All of these things are making corporations take notice of the Aboriginal people. We are becoming a very important issue. At least the companies are starting to act a little more responsibly than what they used to. It does have an influence on the corporations, but it doesn't mean we stop the protest.

How do you see the campaign for Aboriginal rights progressing over the next few years?

Our opposition to mining companies will continue until such time as our people have got control over our resources, and can do the things that we want to do in a self-developmental style.

We will continue until we have complete sovereignty over our lands, the lands that we live on.

The only way that this struggle can end is when the governments and the multinational companies realize that we are a sovereign people, and that we must have our own self-determination. And by that we mean the right to make our own laws, and the right to run our own country the way we want to run it.


Aborigines Battle Mining Firms

When the Europeans first arrived in Australia in 1788, some 300,000 Aboriginal people were living on the continent. By 1971, the Aboriginal population had fallen to 106,000 - the result of 19th century massacres and disease.
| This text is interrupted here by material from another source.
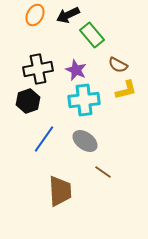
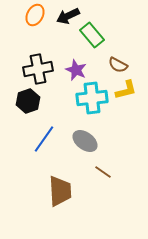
black arrow: moved 1 px down
cyan cross: moved 8 px right, 2 px up
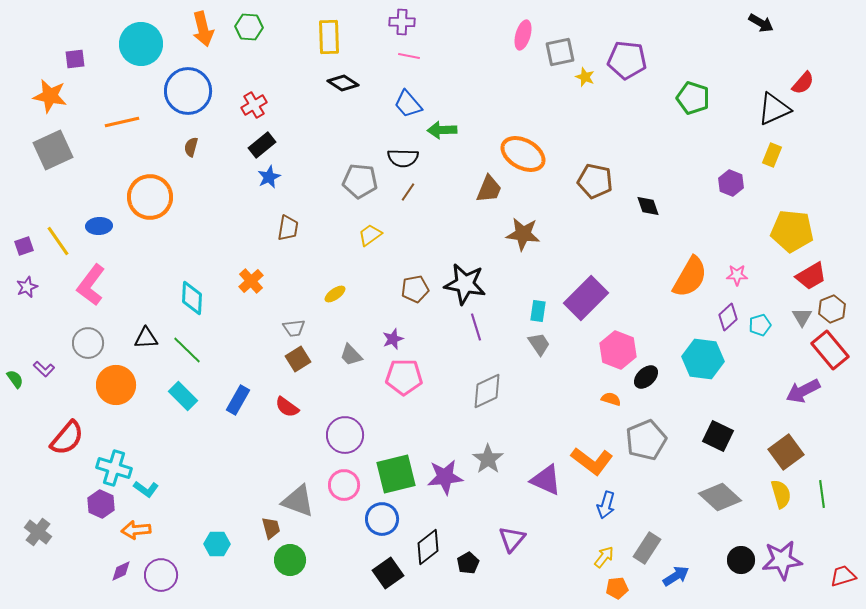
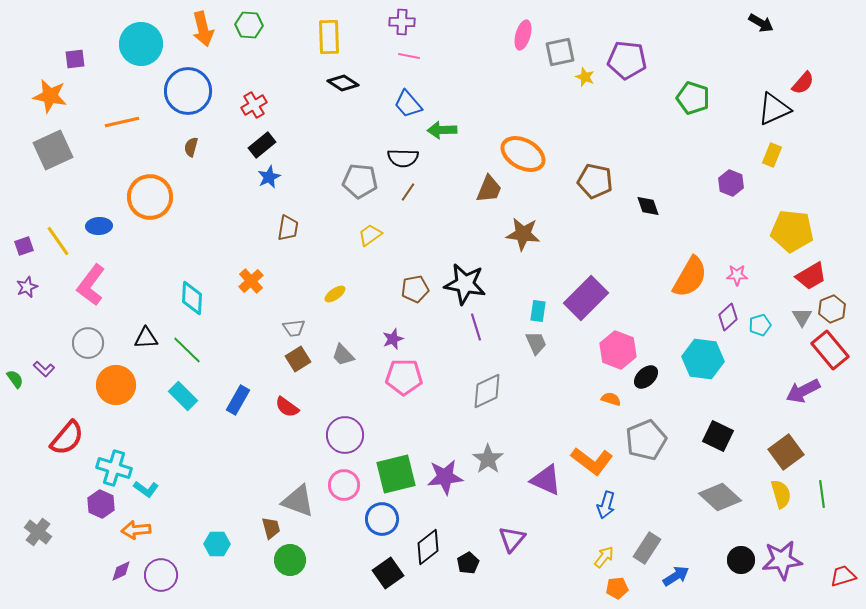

Currently, the Aboriginal people face an additional threat: that of the multinational corporations. These companies want to mine the natural resources - such as bauxite and uranium - that lie under Aboriginal land.

For the most part, the Aboriginal people have not had the power to stop the companies, which ally with Australia's federal and state governments.

But the Aboriginal people have not taken the assault lying down either. Beginning in the early 1970's, Aboriginal people pressed their land rights before the Australian government. In response to the growing grass roots campaign for Aboriginal land rights, the federal government passed the Aboriginal Land Rights Act in 1976. Applicable only to the Northern Territory, the act created an Aboriginal Lands Council to negotiate land use, and established an Aboriginal Lands Commission to process land claims. Deficient in a number of respects, the Act nonetheless marked a significant victory for Aboriginal rights in the Northern Territory.

In other states of Australia, however, Aboriginal people have not fared so well. For instance, in Western Australia two years ago, the U.S.-based AMAX corporation began exploring for oil on land held sacred by the Yungngora people (see MM, July 1980). More than 1,000 members of the Yungngora protested AMAX's project, but the government of Western Australia not only ignored the protests, it actually provided AMAX with police protection, escorting the company's oil drillers onto the Aboriginal lands.